More than 300 people turned up with blankets and picnic baskets to watch Ghost, the ninth film in the Oscars Outdoors summer screening series, Friday night.
This isn't your typical night at the movies.
Launched by the Academy of Motion Picture Arts and Sciences in June, the screenings are a unique Hollywood experience, allowing audience members to watch a classic film under the stars, in the area that was made famous for creating such classics.
Before the show, audience members were treated to antique commercials and classic cartoons. This screening featured a Popeye the Sailor short with favorites Olive Oyl and Harold Hamgravy.
Incorporating the new with the old, rather than have popcorn, food trucks, a new Hollywood staple, were onhand at the event for hungry viewers interested in grabbing a bite before the show.
Also, because this is an event produced by the academy, as the audience waited for it to get dark enough to screen the film, they had the opportunity to hear from some of the cast and crew from the actual film, invited to the screenings to speak about their experiences on-set.
“It was a long, arduous task to cast Ghost,” Jenkins said. “We saw dozens and dozens of women for Whoopi’s part. Patrick was also not the obvious choice."
Swayze initially wasn't considered for the part because it was thought that he couldn't give off a New York businessman vibe, Jenkins said. But Swayze wanted the part and lobbied for it.
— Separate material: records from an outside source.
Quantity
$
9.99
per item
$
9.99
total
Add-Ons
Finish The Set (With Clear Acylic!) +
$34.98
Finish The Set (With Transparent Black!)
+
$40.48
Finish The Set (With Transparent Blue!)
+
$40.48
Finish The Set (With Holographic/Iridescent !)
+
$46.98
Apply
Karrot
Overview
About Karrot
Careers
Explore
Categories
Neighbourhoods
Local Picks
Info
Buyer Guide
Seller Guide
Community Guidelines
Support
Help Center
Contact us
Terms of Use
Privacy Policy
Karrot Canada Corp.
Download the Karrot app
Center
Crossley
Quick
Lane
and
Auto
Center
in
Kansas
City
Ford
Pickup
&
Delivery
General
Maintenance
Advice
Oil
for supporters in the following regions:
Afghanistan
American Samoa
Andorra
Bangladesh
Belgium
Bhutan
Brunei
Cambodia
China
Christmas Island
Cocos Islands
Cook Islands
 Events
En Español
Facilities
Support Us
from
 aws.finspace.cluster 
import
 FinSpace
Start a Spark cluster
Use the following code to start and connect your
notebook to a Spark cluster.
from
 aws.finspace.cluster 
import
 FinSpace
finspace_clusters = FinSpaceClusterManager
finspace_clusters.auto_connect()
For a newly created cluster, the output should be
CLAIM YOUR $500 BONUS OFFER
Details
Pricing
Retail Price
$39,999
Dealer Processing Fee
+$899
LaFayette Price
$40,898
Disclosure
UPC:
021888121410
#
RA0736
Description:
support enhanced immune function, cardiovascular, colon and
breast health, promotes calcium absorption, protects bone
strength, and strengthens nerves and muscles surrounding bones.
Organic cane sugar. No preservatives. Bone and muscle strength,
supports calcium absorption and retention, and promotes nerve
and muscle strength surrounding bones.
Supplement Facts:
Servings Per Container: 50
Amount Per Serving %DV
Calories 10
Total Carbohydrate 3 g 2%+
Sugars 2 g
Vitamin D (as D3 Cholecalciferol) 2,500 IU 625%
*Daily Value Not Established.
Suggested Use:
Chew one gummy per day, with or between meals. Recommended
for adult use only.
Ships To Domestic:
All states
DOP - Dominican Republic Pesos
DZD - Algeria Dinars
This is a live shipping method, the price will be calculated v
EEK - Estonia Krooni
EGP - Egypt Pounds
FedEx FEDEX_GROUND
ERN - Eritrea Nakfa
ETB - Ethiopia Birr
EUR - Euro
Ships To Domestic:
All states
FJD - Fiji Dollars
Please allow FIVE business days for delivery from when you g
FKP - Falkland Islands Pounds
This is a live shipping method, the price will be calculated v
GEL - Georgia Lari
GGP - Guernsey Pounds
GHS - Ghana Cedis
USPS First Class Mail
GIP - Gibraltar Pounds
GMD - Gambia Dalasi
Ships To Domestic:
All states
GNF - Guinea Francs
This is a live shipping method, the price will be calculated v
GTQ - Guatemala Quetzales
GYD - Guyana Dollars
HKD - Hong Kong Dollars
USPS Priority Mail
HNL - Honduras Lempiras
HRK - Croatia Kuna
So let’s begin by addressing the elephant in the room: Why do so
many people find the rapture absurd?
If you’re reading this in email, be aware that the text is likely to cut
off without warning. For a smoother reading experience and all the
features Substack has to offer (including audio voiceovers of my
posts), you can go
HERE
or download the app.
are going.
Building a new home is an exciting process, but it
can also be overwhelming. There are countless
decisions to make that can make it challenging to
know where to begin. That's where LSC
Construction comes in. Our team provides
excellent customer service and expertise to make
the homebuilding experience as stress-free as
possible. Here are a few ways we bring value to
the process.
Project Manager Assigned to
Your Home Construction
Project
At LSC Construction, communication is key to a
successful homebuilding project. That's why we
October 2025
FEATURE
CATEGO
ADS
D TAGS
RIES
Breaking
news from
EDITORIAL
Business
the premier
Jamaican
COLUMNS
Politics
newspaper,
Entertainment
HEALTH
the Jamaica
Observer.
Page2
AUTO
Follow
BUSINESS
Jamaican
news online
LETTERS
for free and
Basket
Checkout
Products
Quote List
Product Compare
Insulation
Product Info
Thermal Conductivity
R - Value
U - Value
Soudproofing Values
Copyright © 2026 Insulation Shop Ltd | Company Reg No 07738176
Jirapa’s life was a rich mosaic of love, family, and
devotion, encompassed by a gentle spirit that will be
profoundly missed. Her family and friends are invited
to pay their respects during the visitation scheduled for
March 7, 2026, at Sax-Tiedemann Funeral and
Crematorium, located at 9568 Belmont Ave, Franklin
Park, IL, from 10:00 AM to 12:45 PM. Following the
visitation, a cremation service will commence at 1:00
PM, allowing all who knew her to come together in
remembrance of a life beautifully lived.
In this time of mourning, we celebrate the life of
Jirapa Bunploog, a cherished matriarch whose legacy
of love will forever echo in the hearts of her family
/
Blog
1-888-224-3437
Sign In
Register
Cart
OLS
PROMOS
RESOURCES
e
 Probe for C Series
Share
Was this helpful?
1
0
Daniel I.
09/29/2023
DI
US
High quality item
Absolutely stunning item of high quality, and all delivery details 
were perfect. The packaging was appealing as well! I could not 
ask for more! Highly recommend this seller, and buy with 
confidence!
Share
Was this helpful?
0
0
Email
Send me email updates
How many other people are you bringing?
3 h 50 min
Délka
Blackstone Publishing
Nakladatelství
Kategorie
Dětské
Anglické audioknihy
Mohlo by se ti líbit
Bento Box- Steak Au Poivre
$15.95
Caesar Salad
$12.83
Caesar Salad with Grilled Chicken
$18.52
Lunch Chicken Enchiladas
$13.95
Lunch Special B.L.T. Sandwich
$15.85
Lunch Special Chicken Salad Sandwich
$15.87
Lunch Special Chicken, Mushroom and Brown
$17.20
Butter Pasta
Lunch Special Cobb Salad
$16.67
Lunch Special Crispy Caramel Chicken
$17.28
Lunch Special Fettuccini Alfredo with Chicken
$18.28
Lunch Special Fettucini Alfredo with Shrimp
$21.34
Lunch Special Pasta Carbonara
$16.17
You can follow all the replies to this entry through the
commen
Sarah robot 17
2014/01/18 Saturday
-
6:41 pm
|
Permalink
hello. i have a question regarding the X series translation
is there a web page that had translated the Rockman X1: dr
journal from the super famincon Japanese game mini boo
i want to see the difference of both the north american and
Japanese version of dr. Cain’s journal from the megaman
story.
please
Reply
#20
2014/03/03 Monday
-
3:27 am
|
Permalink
“He said, ‘I will come in and read for the part and convince everybody,’” Jenkins said. “One of my dearest memories is when Patrick and I sat on the couch and read that scene at the very end of the script and he said, ‘I love you,’ and I said, ‘Ditto,’ and Jerry [Zucker, the director] jumped up and said, ‘You have the part.’”
Steven-Charles Jaffe, the film's executive producer, drove all the way up from Comic-Con in San Diego, to attend the screening.
“Ghost was a unique blend of comedy and drama,” Jaffe said when he took the stage. “These days, execs want comedy or drama, but I think one of the key elements that make this such an interesting and heart-connecting film is its ability to be both.”
Rebekah Parr, who used to work for the Academy, said she previously attended the screening of Goonies and enjoyed it so much she wanted to come back to see another.
“I love the environment that the night created. The food trucks and the movie, and friends, blankets under the stars — it’s great,” Parr said.
Autumn Reser didn't know what to expect. She brought her family and friends with her to watch the film after hearing about the event from a friend.
“I used to live in the neighborhood, but I haven’t lived here for a couple of years and I didn’t know anything about it,” Reser said, “It’s beautiful, though. I’m having such a fun time.”
Randy Haberkamp, the Academy’s managing director of programming, education and preservation, said that the screenings have attracted a range of people from the community, including those who work nearby and others who walk from their homes in the surrounding area.
“We’re thrilled that there has been a great mix of people,” Haberkamp said. “Some of the films have been deliberately chosen to attract a family audience, and it’s been great to see that family dynamic discovering or sharing a classic film together.”
This is the first year of the Oscars Outdoors program, Haberkamp said. The program was launched after the property next door to the Academy archive at the Hollywood Academy Campus became open.
"We realized that the property would be a wonderful place to offer outdoor screenings that would serve as a way to reach out to the Hollywood area community," Habercamp said.
Habercamp said that the academy tried to select a range of family-friendly classics to screen throughout the summer.
“We wanted to make sure to celebrate a wide range of movies of various genres and decades, so we have comedies, westerns, musicals, love stories from as early as 1928 and as recent as 2006," Haberkamp said.
So far, Haberkamp said, the program has been a hit.
“The turnout has been wonderfully consistent," he said. "Even though we mixed older and newer films in with films that were more popular and a bit more obscure, the audience has appreciated that mixture. Some sell out faster, but in the end each film has found an appreciative audience.”
Tickets to attend the screenings are $5 for general admission and $3 for students and Academy members. Tickets can be purchased through the Academy's website. Free parking is also included with admission.